03-20, 11:30–11:40 (US/Eastern), Tsai Auditorium (CGIS S010)
An up-to-the-minute status report of the configuration and availability of HPC resources can be useful for selecting resource parameters in interactive apps. GPU node resources can be low at times leaving few or no GPUs available for immediate use when launching interactive apps. By providing the status of readily available GPU node resources such as the type and number of GPUs, CPU cores and GB of memory, users can more efficiently utilize cluster resources and minimize job queue wait times.

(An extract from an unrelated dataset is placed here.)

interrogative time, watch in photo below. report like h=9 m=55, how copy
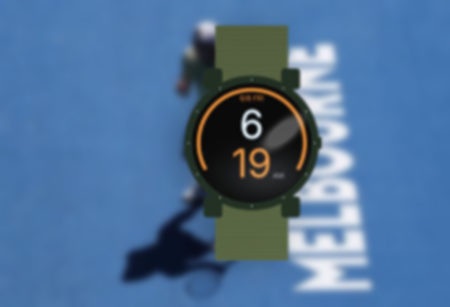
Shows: h=6 m=19
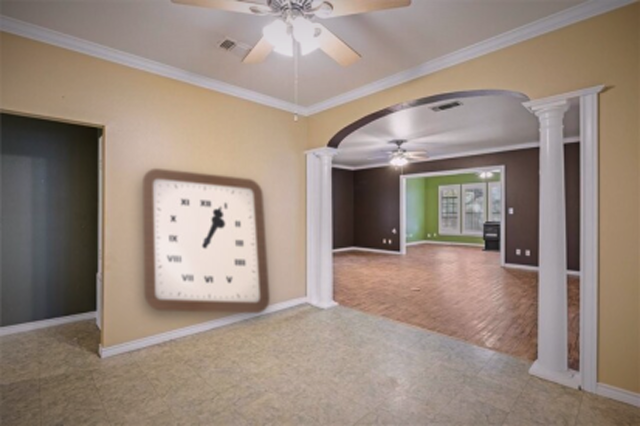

Efficient selection and utilization of HPC resources is essential for minimizing job queue wait times and maximizing productivity. Selecting appropriate GPU resource parameters in interactive apps can be challenging, especially when GPU resources are limited. Without real-time information on GPU configurations and current availability, including GPU types, counts, CPU cores, and GB of memory, users may submit suboptimal resource requests that lead to longer job queue wait times. To address this challenge, we configured a Passenger app within the Open OnDemand framework that provides real-time status of GPU compute node resources. Building upon the example Passenger app provided by the Ohio Supercomputer Center (https://github.com/OSC/ood-example-ps) and utilizing a custom script (https://github.com/tamu-edu/dor-hprc-ood-apps/tree/main/gpuavail), this status app queries the Slurm workload manager configuration to retrieve current GPU node configurations and availability. The app displays the information in two comprehensive tables:
-
Configuration Table: Details the types and numbers of GPUs attached to compute nodes, along with the count of nodes sharing each GPU configuration.
-
Availability Table: Lists GPU compute nodes and resources currently available for new jobs, including the GPU types and counts, CPU cores, and available memory in GB.
The gpuavail Passenger app equips users with up-to-the-minute information on GPU resource availability, enabling informed decision-making when selecting resource parameters for GPU-supported interactive apps. By aligning resource requests with actual cluster availability, users can reduce job queue wait times and enhance overall cluster efficiency.